- _Description of the task_:
Output every line of the listing below as a Markdown table with a Row column for the line number and a Text column for the line itself. Omit any blank lines.
[Given data — start]
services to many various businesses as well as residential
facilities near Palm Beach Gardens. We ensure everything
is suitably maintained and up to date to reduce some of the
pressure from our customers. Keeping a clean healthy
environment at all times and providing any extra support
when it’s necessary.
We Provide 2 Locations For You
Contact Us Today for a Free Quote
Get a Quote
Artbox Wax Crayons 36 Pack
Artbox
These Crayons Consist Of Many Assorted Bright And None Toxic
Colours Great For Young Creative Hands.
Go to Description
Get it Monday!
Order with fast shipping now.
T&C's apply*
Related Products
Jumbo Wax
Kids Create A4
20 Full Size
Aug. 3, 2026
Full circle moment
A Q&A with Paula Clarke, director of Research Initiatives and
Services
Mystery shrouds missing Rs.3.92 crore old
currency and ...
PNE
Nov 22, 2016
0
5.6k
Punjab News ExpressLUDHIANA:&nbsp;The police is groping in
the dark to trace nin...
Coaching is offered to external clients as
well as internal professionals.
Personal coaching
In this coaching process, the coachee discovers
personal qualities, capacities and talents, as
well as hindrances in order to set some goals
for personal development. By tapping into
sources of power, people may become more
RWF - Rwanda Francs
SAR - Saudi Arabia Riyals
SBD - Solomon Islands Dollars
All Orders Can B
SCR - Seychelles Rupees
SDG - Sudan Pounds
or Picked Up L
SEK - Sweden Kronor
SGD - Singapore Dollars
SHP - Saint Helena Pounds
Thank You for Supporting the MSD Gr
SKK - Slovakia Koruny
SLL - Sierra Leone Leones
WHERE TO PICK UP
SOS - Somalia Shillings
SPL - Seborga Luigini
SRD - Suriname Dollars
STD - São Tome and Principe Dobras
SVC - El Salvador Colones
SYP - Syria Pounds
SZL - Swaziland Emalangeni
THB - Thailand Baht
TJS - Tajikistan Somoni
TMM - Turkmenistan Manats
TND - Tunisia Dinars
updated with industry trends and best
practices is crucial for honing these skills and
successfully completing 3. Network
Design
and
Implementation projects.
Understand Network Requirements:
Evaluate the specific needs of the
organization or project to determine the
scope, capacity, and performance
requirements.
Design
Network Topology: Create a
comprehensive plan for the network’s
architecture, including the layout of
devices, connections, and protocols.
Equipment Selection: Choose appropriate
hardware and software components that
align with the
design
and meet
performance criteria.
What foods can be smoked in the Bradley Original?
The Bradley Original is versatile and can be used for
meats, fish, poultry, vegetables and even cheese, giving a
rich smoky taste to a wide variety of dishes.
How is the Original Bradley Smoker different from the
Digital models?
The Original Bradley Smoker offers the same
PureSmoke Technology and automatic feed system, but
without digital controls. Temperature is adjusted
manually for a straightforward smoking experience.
[Given data — finish]
- _Your response_:
| Row | Text |
|---|---|
| 1 | services to many various businesses as well as residential |
| 2 | facilities near Palm Beach Gardens. We ensure everything |
| 3 | is suitably maintained and up to date to reduce some of the |
| 4 | pressure from our customers. Keeping a clean healthy |
| 5 | environment at all times and providing any extra support |
| 6 | when it’s necessary. |
| 7 | We Provide 2 Locations For You |
| 8 | Contact Us Today for a Free Quote |
| 9 | Get a Quote |
| 10 | Artbox Wax Crayons 36 Pack |
| 11 | Artbox |
| 12 | These Crayons Consist Of Many Assorted Bright And None Toxic |
| 13 | Colours Great For Young Creative Hands. |
| 14 | Go to Description |
| 15 | Get it Monday! |
| 16 | Order with fast shipping now. |
| 17 | T&C's apply* |
| 18 | Related Products |
| 19 | Jumbo Wax |
| 20 | Kids Create A4 |
| 21 | 20 Full Size |
| 22 | Aug. 3, 2026 |
| 23 | Full circle moment |
| 24 | A Q&A with Paula Clarke, director of Research Initiatives and |
| 25 | Services |
| 26 | Mystery shrouds missing Rs.3.92 crore old |
| 27 | currency and ... |
| 28 | PNE |
| 29 | Nov 22, 2016 |
| 30 | 0 |
| 31 | 5.6k |
| 32 | Punjab News ExpressLUDHIANA:&nbsp;The police is groping in |
| 33 | the dark to trace nin... |
| 34 | Coaching is offered to external clients as |
| 35 | well as internal professionals. |
| 36 | Personal coaching |
| 37 | In this coaching process, the coachee discovers |
| 38 | personal qualities, capacities and talents, as |
| 39 | well as hindrances in order to set some goals |
| 40 | for personal development. By tapping into |
| 41 | sources of power, people may become more |
| 42 | RWF - Rwanda Francs |
| 43 | SAR - Saudi Arabia Riyals |
| 44 | SBD - Solomon Islands Dollars |
| 45 | All Orders Can B |
| 46 | SCR - Seychelles Rupees |
| 47 | SDG - Sudan Pounds |
| 48 | or Picked Up L |
| 49 | SEK - Sweden Kronor |
| 50 | SGD - Singapore Dollars |
| 51 | SHP - Saint Helena Pounds |
| 52 | Thank You for Supporting the MSD Gr |
| 53 | SKK - Slovakia Koruny |
| 54 | SLL - Sierra Leone Leones |
| 55 | WHERE TO PICK UP |
| 56 | SOS - Somalia Shillings |
| 57 | SPL - Seborga Luigini |
| 58 | SRD - Suriname Dollars |
| 59 | STD - São Tome and Principe Dobras |
| 60 | SVC - El Salvador Colones |
| 61 | SYP - Syria Pounds |
| 62 | SZL - Swaziland Emalangeni |
| 63 | THB - Thailand Baht |
| 64 | TJS - Tajikistan Somoni |
| 65 | TMM - Turkmenistan Manats |
| 66 | TND - Tunisia Dinars |
| 67 | updated with industry trends and best |
| 68 | practices is crucial for honing these skills and |
| 69 | successfully completing 3. Network |
| 70 | Design |
| 71 | and |
| 72 | Implementation projects. |
| 73 | Understand Network Requirements: |
| 74 | Evaluate the specific needs of the |
| 75 | organization or project to determine the |
| 76 | scope, capacity, and performance |
| 77 | requirements. |
| 78 | Design |
| 79 | Network Topology: Create a |
| 80 | comprehensive plan for the network’s |
| 81 | architecture, including the layout of |
| 82 | devices, connections, and protocols. |
| 83 | Equipment Selection: Choose appropriate |
| 84 | hardware and software components that |
| 85 | align with the |
| 86 | design |
| 87 | and meet |
| 88 | performance criteria. |
| 89 | What foods can be smoked in the Bradley Original? |
| 90 | The Bradley Original is versatile and can be used for |
| 91 | meats, fish, poultry, vegetables and even cheese, giving a |
| 92 | rich smoky taste to a wide variety of dishes. |
| 93 | How is the Original Bradley Smoker different from the |
| 94 | Digital models? |
| 95 | The Original Bradley Smoker offers the same |
| 96 | PureSmoke Technology and automatic feed system, but |
| 97 | without digital controls. Temperature is adjusted |
| 98 | manually for a straightforward smoking experience. |